**YOUR INSTRUCTIONS**
Repeat the records in full and exactly, omitting pictures.

Text-based design files
+++
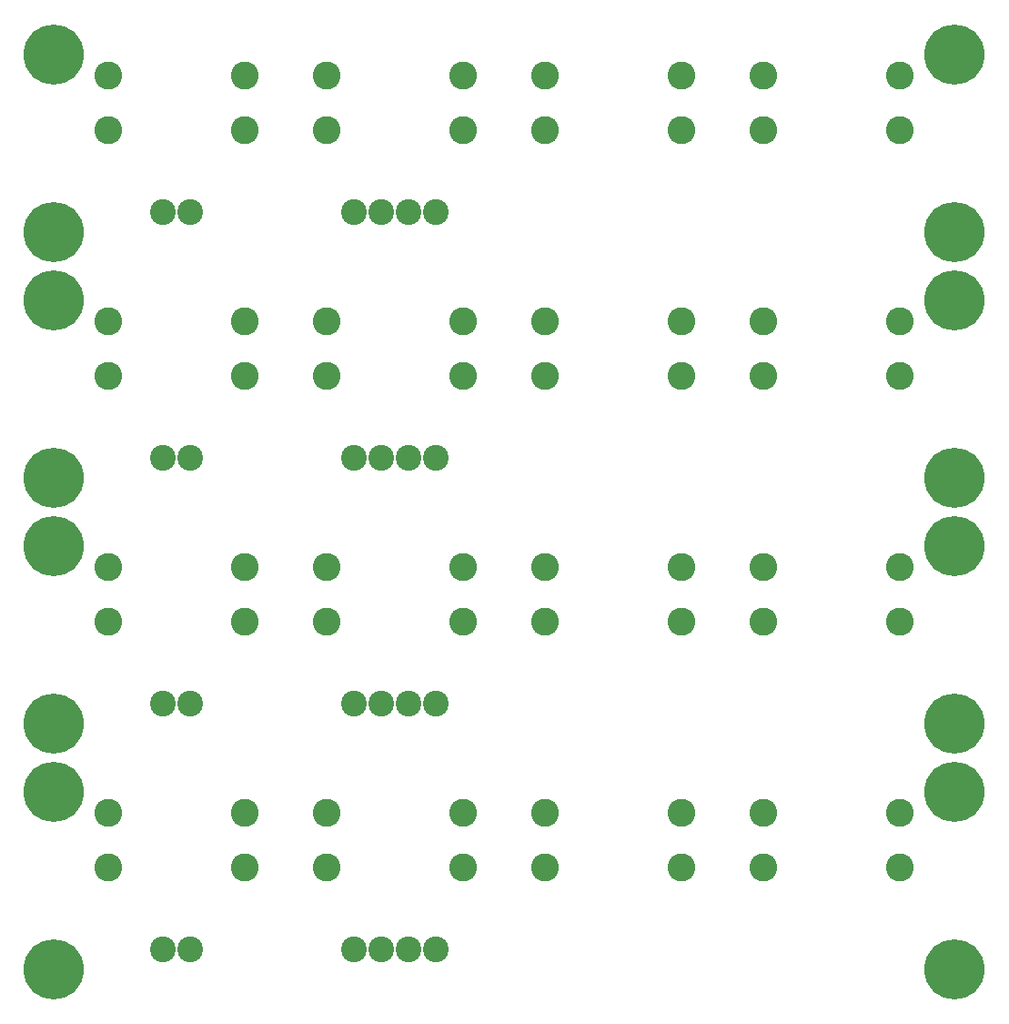
<source format=gbr>
%FSLAX34Y34*%
%MOMM*%
%LNSOLDERMASK_BOTTOM*%
G71*
G01*
%ADD10C, 2.600*%
%ADD11C, 2.400*%
%ADD12C, 5.600*%
%ADD13C, 2.400*%
%ADD14C, 2.600*%
%LPD*%
X82550Y-50800D02*
G54D10*
D03*
X82550Y-101600D02*
G54D10*
D03*
X209550Y-50800D02*
G54D10*
D03*
X209550Y-101600D02*
G54D10*
D03*
X158750Y-177799D02*
G54D11*
D03*
X133350Y-177799D02*
G54D11*
D03*
X31750Y-31750D02*
G54D12*
D03*
X31750Y-196850D02*
G54D12*
D03*
X869950Y-196850D02*
G54D12*
D03*
X869950Y-31750D02*
G54D12*
D03*
X285750Y-50800D02*
G54D10*
D03*
X285750Y-101600D02*
G54D10*
D03*
X412750Y-50800D02*
G54D10*
D03*
X412750Y-101600D02*
G54D10*
D03*
X488950Y-50800D02*
G54D10*
D03*
X488950Y-101600D02*
G54D10*
D03*
X615950Y-50800D02*
G54D10*
D03*
X615950Y-101600D02*
G54D10*
D03*
X692150Y-50800D02*
G54D10*
D03*
X692150Y-101600D02*
G54D10*
D03*
X819150Y-50800D02*
G54D10*
D03*
X819150Y-101600D02*
G54D10*
D03*
X387350Y-177800D02*
G54D13*
D03*
X361950Y-177800D02*
G54D13*
D03*
X336550Y-177800D02*
G54D13*
D03*
X311150Y-177800D02*
G54D13*
D03*
X311150Y-177800D02*
G54D11*
D03*
X285750Y-50800D02*
G54D14*
D03*
X285750Y-50800D02*
G54D10*
D03*
X412750Y-50800D02*
G54D10*
D03*
X488950Y-50800D02*
G54D10*
D03*
X615950Y-50800D02*
G54D10*
D03*
X692150Y-50800D02*
G54D10*
D03*
X819150Y-50800D02*
G54D10*
D03*
X82550Y-279400D02*
G54D10*
D03*
X82550Y-330200D02*
G54D10*
D03*
X209550Y-279400D02*
G54D10*
D03*
X209550Y-330200D02*
G54D10*
D03*
X158750Y-406399D02*
G54D11*
D03*
X133350Y-406399D02*
G54D11*
D03*
X31750Y-260350D02*
G54D12*
D03*
X31750Y-425450D02*
G54D12*
D03*
X869950Y-425450D02*
G54D12*
D03*
X869950Y-260350D02*
G54D12*
D03*
X285750Y-279400D02*
G54D10*
D03*
X285750Y-330200D02*
G54D10*
D03*
X412750Y-279400D02*
G54D10*
D03*
X412750Y-330200D02*
G54D10*
D03*
X488950Y-279400D02*
G54D10*
D03*
X488950Y-330200D02*
G54D10*
D03*
X615950Y-279400D02*
G54D10*
D03*
X615950Y-330200D02*
G54D10*
D03*
X692150Y-279400D02*
G54D10*
D03*
X692150Y-330200D02*
G54D10*
D03*
X819150Y-279400D02*
G54D10*
D03*
X819150Y-330200D02*
G54D10*
D03*
X387350Y-406400D02*
G54D13*
D03*
X361950Y-406400D02*
G54D13*
D03*
X336550Y-406400D02*
G54D13*
D03*
X311150Y-406400D02*
G54D13*
D03*
X311150Y-406400D02*
G54D11*
D03*
X285750Y-279400D02*
G54D14*
D03*
X285750Y-279400D02*
G54D10*
D03*
X412750Y-279400D02*
G54D10*
D03*
X488950Y-279400D02*
G54D10*
D03*
X615950Y-279400D02*
G54D10*
D03*
X692150Y-279400D02*
G54D10*
D03*
X819150Y-279400D02*
G54D10*
D03*
X82550Y-508000D02*
G54D10*
D03*
X82550Y-558800D02*
G54D10*
D03*
X209550Y-508000D02*
G54D10*
D03*
X209550Y-558800D02*
G54D10*
D03*
X158750Y-634999D02*
G54D11*
D03*
X133350Y-634999D02*
G54D11*
D03*
X31750Y-488950D02*
G54D12*
D03*
X31750Y-654050D02*
G54D12*
D03*
X869950Y-654050D02*
G54D12*
D03*
X869950Y-488950D02*
G54D12*
D03*
X285750Y-508000D02*
G54D10*
D03*
X285750Y-558800D02*
G54D10*
D03*
X412750Y-508000D02*
G54D10*
D03*
X412750Y-558800D02*
G54D10*
D03*
X488950Y-508000D02*
G54D10*
D03*
X488950Y-558800D02*
G54D10*
D03*
X615950Y-508000D02*
G54D10*
D03*
X615950Y-558800D02*
G54D10*
D03*
X692150Y-508000D02*
G54D10*
D03*
X692150Y-558800D02*
G54D10*
D03*
X819150Y-508000D02*
G54D10*
D03*
X819150Y-558800D02*
G54D10*
D03*
X387350Y-635000D02*
G54D13*
D03*
X361950Y-635000D02*
G54D13*
D03*
X336550Y-635000D02*
G54D13*
D03*
X311150Y-635000D02*
G54D13*
D03*
X311150Y-635000D02*
G54D11*
D03*
X285750Y-508000D02*
G54D14*
D03*
X285750Y-508000D02*
G54D10*
D03*
X412750Y-508000D02*
G54D10*
D03*
X488950Y-508000D02*
G54D10*
D03*
X615950Y-508000D02*
G54D10*
D03*
X692150Y-508000D02*
G54D10*
D03*
X819150Y-508000D02*
G54D10*
D03*
X82550Y-736600D02*
G54D10*
D03*
X82550Y-787400D02*
G54D10*
D03*
X209550Y-736600D02*
G54D10*
D03*
X209550Y-787400D02*
G54D10*
D03*
X158750Y-863599D02*
G54D11*
D03*
X133350Y-863599D02*
G54D11*
D03*
X31750Y-717550D02*
G54D12*
D03*
X31750Y-882650D02*
G54D12*
D03*
X869950Y-882650D02*
G54D12*
D03*
X869950Y-717550D02*
G54D12*
D03*
X285750Y-736600D02*
G54D10*
D03*
X285750Y-787400D02*
G54D10*
D03*
X412750Y-736600D02*
G54D10*
D03*
X412750Y-787400D02*
G54D10*
D03*
X488950Y-736600D02*
G54D10*
D03*
X488950Y-787400D02*
G54D10*
D03*
X615950Y-736600D02*
G54D10*
D03*
X615950Y-787400D02*
G54D10*
D03*
X692150Y-736600D02*
G54D10*
D03*
X692150Y-787400D02*
G54D10*
D03*
X819150Y-736600D02*
G54D10*
D03*
X819150Y-787400D02*
G54D10*
D03*
X387350Y-863600D02*
G54D13*
D03*
X361950Y-863600D02*
G54D13*
D03*
X336550Y-863600D02*
G54D13*
D03*
X311150Y-863600D02*
G54D13*
D03*
X311150Y-863600D02*
G54D11*
D03*
X285750Y-736600D02*
G54D14*
D03*
X285750Y-736600D02*
G54D10*
D03*
X412750Y-736600D02*
G54D10*
D03*
X488950Y-736600D02*
G54D10*
D03*
X615950Y-736600D02*
G54D10*
D03*
X692150Y-736600D02*
G54D10*
D03*
X819150Y-736600D02*
G54D10*
D03*
M02*

</source>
+++
**REPLY**
<source format=gbr>
%FSLAX34Y34*%
%MOMM*%
%LNSOLDERMASK_BOTTOM*%
G71*
G01*
%ADD10C, 2.600*%
%ADD11C, 2.400*%
%ADD12C, 5.600*%
%ADD13C, 2.400*%
%ADD14C, 2.600*%
%LPD*%
X82550Y-50800D02*
G54D10*
D03*
X82550Y-101600D02*
G54D10*
D03*
X209550Y-50800D02*
G54D10*
D03*
X209550Y-101600D02*
G54D10*
D03*
X158750Y-177799D02*
G54D11*
D03*
X133350Y-177799D02*
G54D11*
D03*
X31750Y-31750D02*
G54D12*
D03*
X31750Y-196850D02*
G54D12*
D03*
X869950Y-196850D02*
G54D12*
D03*
X869950Y-31750D02*
G54D12*
D03*
X285750Y-50800D02*
G54D10*
D03*
X285750Y-101600D02*
G54D10*
D03*
X412750Y-50800D02*
G54D10*
D03*
X412750Y-101600D02*
G54D10*
D03*
X488950Y-50800D02*
G54D10*
D03*
X488950Y-101600D02*
G54D10*
D03*
X615950Y-50800D02*
G54D10*
D03*
X615950Y-101600D02*
G54D10*
D03*
X692150Y-50800D02*
G54D10*
D03*
X692150Y-101600D02*
G54D10*
D03*
X819150Y-50800D02*
G54D10*
D03*
X819150Y-101600D02*
G54D10*
D03*
X387350Y-177800D02*
G54D13*
D03*
X361950Y-177800D02*
G54D13*
D03*
X336550Y-177800D02*
G54D13*
D03*
X311150Y-177800D02*
G54D13*
D03*
X311150Y-177800D02*
G54D11*
D03*
X285750Y-50800D02*
G54D14*
D03*
X285750Y-50800D02*
G54D10*
D03*
X412750Y-50800D02*
G54D10*
D03*
X488950Y-50800D02*
G54D10*
D03*
X615950Y-50800D02*
G54D10*
D03*
X692150Y-50800D02*
G54D10*
D03*
X819150Y-50800D02*
G54D10*
D03*
X82550Y-279400D02*
G54D10*
D03*
X82550Y-330200D02*
G54D10*
D03*
X209550Y-279400D02*
G54D10*
D03*
X209550Y-330200D02*
G54D10*
D03*
X158750Y-406399D02*
G54D11*
D03*
X133350Y-406399D02*
G54D11*
D03*
X31750Y-260350D02*
G54D12*
D03*
X31750Y-425450D02*
G54D12*
D03*
X869950Y-425450D02*
G54D12*
D03*
X869950Y-260350D02*
G54D12*
D03*
X285750Y-279400D02*
G54D10*
D03*
X285750Y-330200D02*
G54D10*
D03*
X412750Y-279400D02*
G54D10*
D03*
X412750Y-330200D02*
G54D10*
D03*
X488950Y-279400D02*
G54D10*
D03*
X488950Y-330200D02*
G54D10*
D03*
X615950Y-279400D02*
G54D10*
D03*
X615950Y-330200D02*
G54D10*
D03*
X692150Y-279400D02*
G54D10*
D03*
X692150Y-330200D02*
G54D10*
D03*
X819150Y-279400D02*
G54D10*
D03*
X819150Y-330200D02*
G54D10*
D03*
X387350Y-406400D02*
G54D13*
D03*
X361950Y-406400D02*
G54D13*
D03*
X336550Y-406400D02*
G54D13*
D03*
X311150Y-406400D02*
G54D13*
D03*
X311150Y-406400D02*
G54D11*
D03*
X285750Y-279400D02*
G54D14*
D03*
X285750Y-279400D02*
G54D10*
D03*
X412750Y-279400D02*
G54D10*
D03*
X488950Y-279400D02*
G54D10*
D03*
X615950Y-279400D02*
G54D10*
D03*
X692150Y-279400D02*
G54D10*
D03*
X819150Y-279400D02*
G54D10*
D03*
X82550Y-508000D02*
G54D10*
D03*
X82550Y-558800D02*
G54D10*
D03*
X209550Y-508000D02*
G54D10*
D03*
X209550Y-558800D02*
G54D10*
D03*
X158750Y-634999D02*
G54D11*
D03*
X133350Y-634999D02*
G54D11*
D03*
X31750Y-488950D02*
G54D12*
D03*
X31750Y-654050D02*
G54D12*
D03*
X869950Y-654050D02*
G54D12*
D03*
X869950Y-488950D02*
G54D12*
D03*
X285750Y-508000D02*
G54D10*
D03*
X285750Y-558800D02*
G54D10*
D03*
X412750Y-508000D02*
G54D10*
D03*
X412750Y-558800D02*
G54D10*
D03*
X488950Y-508000D02*
G54D10*
D03*
X488950Y-558800D02*
G54D10*
D03*
X615950Y-508000D02*
G54D10*
D03*
X615950Y-558800D02*
G54D10*
D03*
X692150Y-508000D02*
G54D10*
D03*
X692150Y-558800D02*
G54D10*
D03*
X819150Y-508000D02*
G54D10*
D03*
X819150Y-558800D02*
G54D10*
D03*
X387350Y-635000D02*
G54D13*
D03*
X361950Y-635000D02*
G54D13*
D03*
X336550Y-635000D02*
G54D13*
D03*
X311150Y-635000D02*
G54D13*
D03*
X311150Y-635000D02*
G54D11*
D03*
X285750Y-508000D02*
G54D14*
D03*
X285750Y-508000D02*
G54D10*
D03*
X412750Y-508000D02*
G54D10*
D03*
X488950Y-508000D02*
G54D10*
D03*
X615950Y-508000D02*
G54D10*
D03*
X692150Y-508000D02*
G54D10*
D03*
X819150Y-508000D02*
G54D10*
D03*
X82550Y-736600D02*
G54D10*
D03*
X82550Y-787400D02*
G54D10*
D03*
X209550Y-736600D02*
G54D10*
D03*
X209550Y-787400D02*
G54D10*
D03*
X158750Y-863599D02*
G54D11*
D03*
X133350Y-863599D02*
G54D11*
D03*
X31750Y-717550D02*
G54D12*
D03*
X31750Y-882650D02*
G54D12*
D03*
X869950Y-882650D02*
G54D12*
D03*
X869950Y-717550D02*
G54D12*
D03*
X285750Y-736600D02*
G54D10*
D03*
X285750Y-787400D02*
G54D10*
D03*
X412750Y-736600D02*
G54D10*
D03*
X412750Y-787400D02*
G54D10*
D03*
X488950Y-736600D02*
G54D10*
D03*
X488950Y-787400D02*
G54D10*
D03*
X615950Y-736600D02*
G54D10*
D03*
X615950Y-787400D02*
G54D10*
D03*
X692150Y-736600D02*
G54D10*
D03*
X692150Y-787400D02*
G54D10*
D03*
X819150Y-736600D02*
G54D10*
D03*
X819150Y-787400D02*
G54D10*
D03*
X387350Y-863600D02*
G54D13*
D03*
X361950Y-863600D02*
G54D13*
D03*
X336550Y-863600D02*
G54D13*
D03*
X311150Y-863600D02*
G54D13*
D03*
X311150Y-863600D02*
G54D11*
D03*
X285750Y-736600D02*
G54D14*
D03*
X285750Y-736600D02*
G54D10*
D03*
X412750Y-736600D02*
G54D10*
D03*
X488950Y-736600D02*
G54D10*
D03*
X615950Y-736600D02*
G54D10*
D03*
X692150Y-736600D02*
G54D10*
D03*
X819150Y-736600D02*
G54D10*
D03*
M02*

</source>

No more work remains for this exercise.